Bromine functionalization of metal–organic frameworks to improve ethane/ethylene separation

Abstract

Metal–organic frameworks (MOFs) have undergone extensive study as ethane-selective adsorbents for ethane/ethylene (C2H6/C2H4) separation, a process currently conducted through energy-intensive cryogenic distillation in the petrochemical industry. Herein, we present the effect of functionalization using bromine, known for its high polarizability, on the C2H6-selective adsorption properties of MOF. This approach, based on the slightly larger polarizability of C2H6 compared to C2H4, was systematically investigated using three isostructural MOFs: DMOF-1, DMOF-1-Br, and DMOF-1-Br2, featuring 1,4-benzenedicarboxylate, 2-bromo-1,4-benzenedicarboxylate, and 2,5-dibromo-1,4-benzenedicarboxylate ligands, respectively.
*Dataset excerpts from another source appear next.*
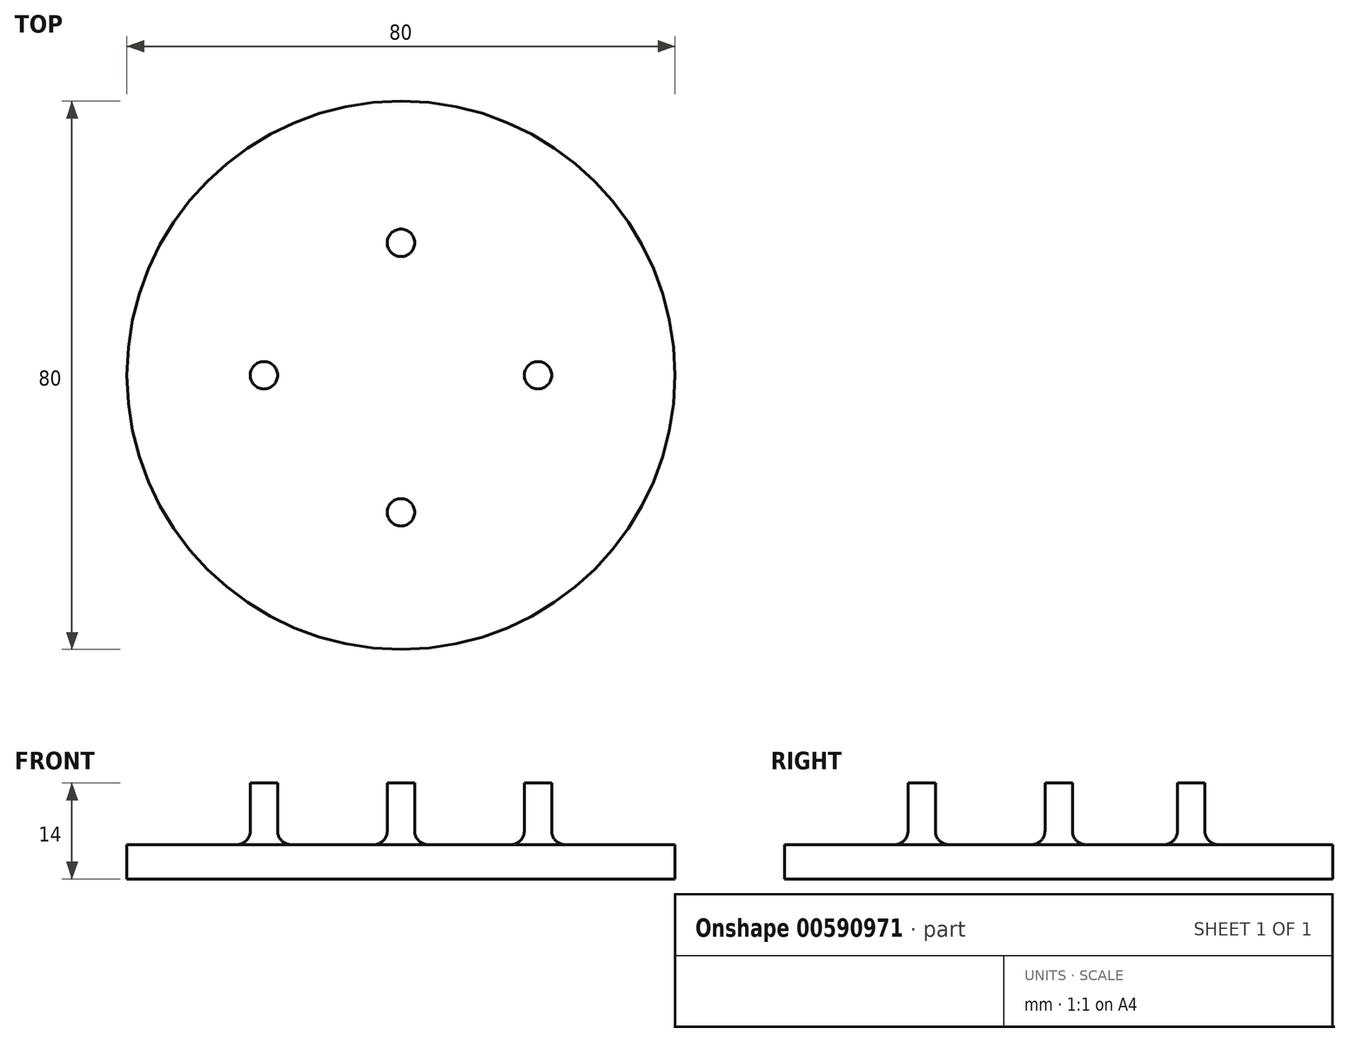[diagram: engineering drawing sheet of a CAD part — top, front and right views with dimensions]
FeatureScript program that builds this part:
annotation { "Feature Type Name" : "Feature", "Feature Type Description" : "" }
export const myFeature = defineFeature(function(context is Context, id is Id, definition is map)
    precondition{}
    {
        {
            var Q0;
            Q0=qCreatedBy(makeId("Top.planeOp"),FACE);
            var sketch = newSketch(context, id + "F0", { "sketchPlane" : qUnion([Q0])});
            skCircle(sketch, "E0", {"center": v(0, 0) * mm, "radius": 40 * mm});
            skSolve(sketch);
        }
        {
            var Q0;
            Q0=makeQuery(id+"F0.imprint","IMPRINT",FACE,{"disambiguationData":[TD([[makeQuery(id+"F0.imprint","IMPRINT",EDGE,{"derivedFrom":sQuery(id+"F0.wireOp",EDGE,"E0")}),1.0]])]});
            var sketch = newSketch(context, id + "F1", { "sketchPlane" : qUnion([Q0])});
            skCircle(sketch, "E1", {"center": v(0, 0) * mm, "radius": 40 * mm, "construction": true});
            skLineSegment(sketch, "E2", {"start": v(0, 0) * mm, "end": v(40, 0) * mm, "construction": true});
            skLineSegment(sketch, "E3", {"start": v(0, 0) * mm, "end": v(0, 40) * mm, "construction": true});
            skLineSegment(sketch, "E4", {"start": v(0, 0) * mm, "end": v(-40, 0) * mm, "construction": true});
            skLineSegment(sketch, "E5", {"start": v(0, 0) * mm, "end": v(0, -40) * mm, "construction": true});
            skCircle(sketch, "E6", {"center": v(0, 19.33) * mm, "radius": 2 * mm});
            skCircle(sketch, "E7", {"center": v(-20, 0) * mm, "radius": 2 * mm});
            skCircle(sketch, "E8", {"center": v(20, 0) * mm, "radius": 2 * mm});
            skCircle(sketch, "E9", {"center": v(0, -20) * mm, "radius": 2 * mm});
            skSolve(sketch);
        }
        {
            var Q0;
            Q0=qSketchRegion(id+"F1",true);
            extrude(context, id + "F2", {"entities" : qUnion([Q0]), "depth" : 14 * mm});
        }
        {
            var Q0;
            Q0=qSketchRegion(id+"F0",true);
            extrude(context, id + "F3", {"entities" : qUnion([Q0]), "depth" : 5 * mm});
        }
        {
            var Q0;
            Q0=makeQuery(id+"F3.opExtrude","SWEPT_BODY",BODY,{"disambiguationData":[OSD([sQuery(id+"F0.wireOp",EDGE,"E0")])]});
            var Q1;
            Q1=makeQuery(id+"F2.opExtrude","SWEPT_BODY",BODY,{"disambiguationData":[OSD([sQuery(id+"F1.wireOp",EDGE,"E7")])]});
            var Q2;
            Q2=makeQuery(id+"F2.opExtrude","SWEPT_BODY",BODY,{"disambiguationData":[OSD([sQuery(id+"F1.wireOp",EDGE,"E6")])]});
            var Q3;
            Q3=makeQuery(id+"F2.opExtrude","SWEPT_BODY",BODY,{"disambiguationData":[OSD([sQuery(id+"F1.wireOp",EDGE,"E9")])]});
            var Q4;
            Q4=makeQuery(id+"F2.opExtrude","SWEPT_BODY",BODY,{"disambiguationData":[OSD([sQuery(id+"F1.wireOp",EDGE,"E8")])]});
            booleanBodies(context, id + "F4", {"operationType" : BooleanOperationType.UNION, "tools" : qUnion([Q0, Q1, Q2, Q3, Q4])});
        }
        {
            var Q0;
            Q0=makeQuery(id+"F4.opBoolean","INTERSECT",EDGE,{"derivedFrom":[makeQuery(id+"F2.opExtrude","SWEPT_FACE",FACE,{"disambiguationData":[OSD([sQuery(id+"F1.wireOp",EDGE,"E9")])]}),makeQuery(id+"F3.opExtrude","CAP_FACE",FACE,{"disambiguationData":[OSD([sQuery(id+"F0.wireOp",EDGE,"E0")])],"isStart":false})]});
            var Q1;
            Q1=makeQuery(id+"F4.opBoolean","INTERSECT",EDGE,{"derivedFrom":[makeQuery(id+"F2.opExtrude","SWEPT_FACE",FACE,{"disambiguationData":[OSD([sQuery(id+"F1.wireOp",EDGE,"E7")])]}),makeQuery(id+"F3.opExtrude","CAP_FACE",FACE,{"disambiguationData":[OSD([sQuery(id+"F0.wireOp",EDGE,"E0")])],"isStart":false})]});
            var Q2;
            Q2=makeQuery(id+"F4.opBoolean","INTERSECT",EDGE,{"derivedFrom":[makeQuery(id+"F2.opExtrude","SWEPT_FACE",FACE,{"disambiguationData":[OSD([sQuery(id+"F1.wireOp",EDGE,"E8")])]}),makeQuery(id+"F3.opExtrude","CAP_FACE",FACE,{"disambiguationData":[OSD([sQuery(id+"F0.wireOp",EDGE,"E0")])],"isStart":false})]});
            var Q3;
            Q3=makeQuery(id+"F4.opBoolean","INTERSECT",EDGE,{"derivedFrom":[makeQuery(id+"F2.opExtrude","SWEPT_FACE",FACE,{"disambiguationData":[OSD([sQuery(id+"F1.wireOp",EDGE,"E6")])]}),makeQuery(id+"F3.opExtrude","CAP_FACE",FACE,{"disambiguationData":[OSD([sQuery(id+"F0.wireOp",EDGE,"E0")])],"isStart":false})]});
            fillet(context, id + "F5", {"entities" : qUnion([Q0, Q1, Q2, Q3]), "radius" : 2 * mm, "tangentPropagation" : true, "allowEdgeOverflow" : false});
        }
    });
While their C2H6/C2H4 selectivity, based on the ideal adsorbed solution theory, increased (from 1.51 to 1.75 at 298 K and 100 kPa for the 1/1 (v/v) mixture) with the rising Br content, breakthrough experiments revealed that DMOF-1-Br achieves the highest high-purity (>99.95 %) C2H4 productivity (9.7 LSTP kg−1 at 298 K and 100 kPa for the 1/1 mixture and 22.2 LSTP kg−1 for the 1/15 mixture). This accomplishment is attributed to the appropriate bromine functionalization. Further insight into their C2H6-selective adsorption behavior was gained through canonical Monte Carlo and dispersion-corrected density functional theory simulations.